Action item:
Because the copy must hold no pictures, return the data below with all of its words intact.

Data to examine:
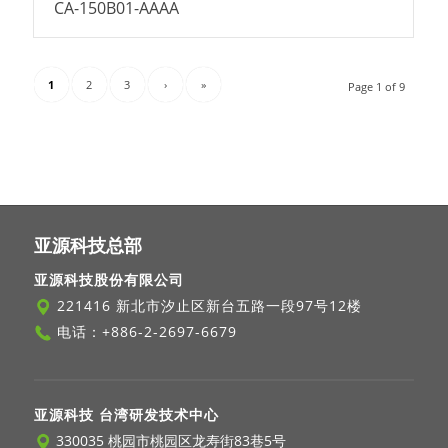
CA-150B01-AAAA
1
2
3
›
»
Page 1 of 9
亚源科技总部
亚源科技股份有限公司
221416 新北市汐止区新台五路一段97号12楼
电话：
+886-2-2697-6679
亚源科技 台湾研发技术中心
330035 桃园市桃园区龙寿街83巷5号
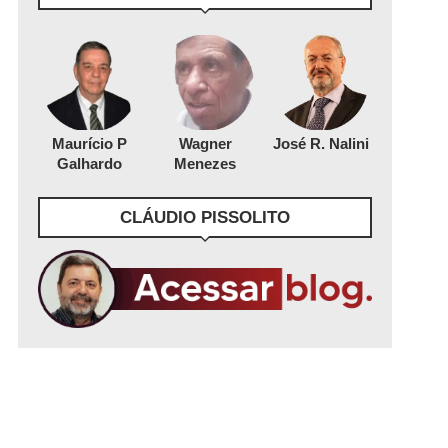
Maurício P
Wagner
José R. Nalini
Galhardo
Menezes
CLÁUDIO PISSOLITO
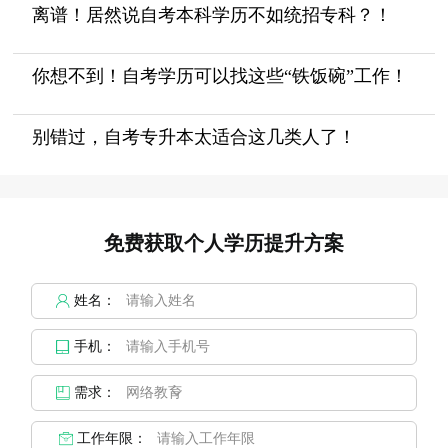
离谱！居然说自考本科学历不如统招专科？！
你想不到！自考学历可以找这些“铁饭碗”工作！
别错过，自考专升本太适合这几类人了！
免费获取个人学历提升方案
姓名：
手机：
需求：
工作年限：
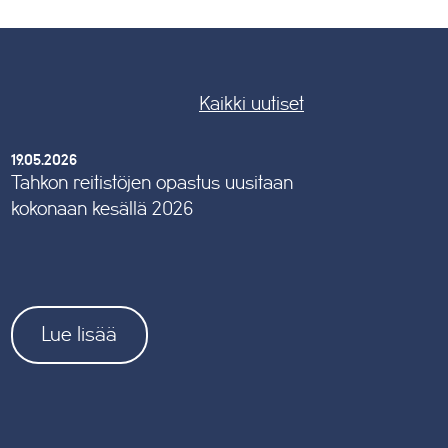
Kaikki uutiset
19.05.2026
Tahkon reitistöjen opastus uusitaan
kokonaan kesällä 2026
Lue lisää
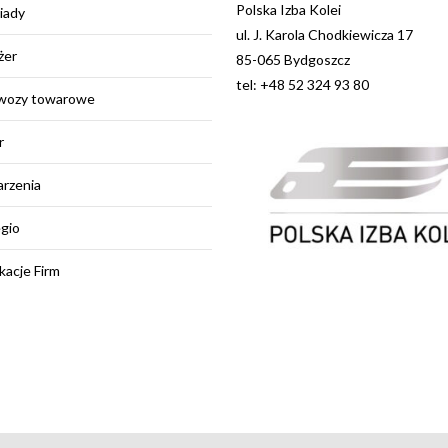
Polska Izba Kolei
iady
ul. J. Karola Chodkiewicza 17
żer
85-065 Bydgoszcz
tel: +48 52 324 93 80
wozy towarowe
r
rzenia
egio
kacje Firm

Exercise response:
CA-150B01-AAAA
1
2
3
›
»
Page 1 of 9
亚源科技总部
亚源科技股份有限公司
221416 新北市汐止区新台五路一段97号12楼
电话：
+886-2-2697-6679
亚源科技 台湾研发技术中心
330035 桃园市桃园区龙寿街83巷5号
Maurício P
Wagner
José R. Nalini
Galhardo
Menezes
CLÁUDIO PISSOLITO
离谱！居然说自考本科学历不如统招专科？！
你想不到！自考学历可以找这些“铁饭碗”工作！
别错过，自考专升本太适合这几类人了！
免费获取个人学历提升方案
姓名：
手机：
需求：
工作年限：
Kaikki uutiset
19.05.2026
Tahkon reitistöjen opastus uusitaan
kokonaan kesällä 2026
Lue lisää
Polska Izba Kolei
iady
ul. J. Karola Chodkiewicza 17
żer
85-065 Bydgoszcz
tel: +48 52 324 93 80
wozy towarowe
r
rzenia
egio
kacje Firm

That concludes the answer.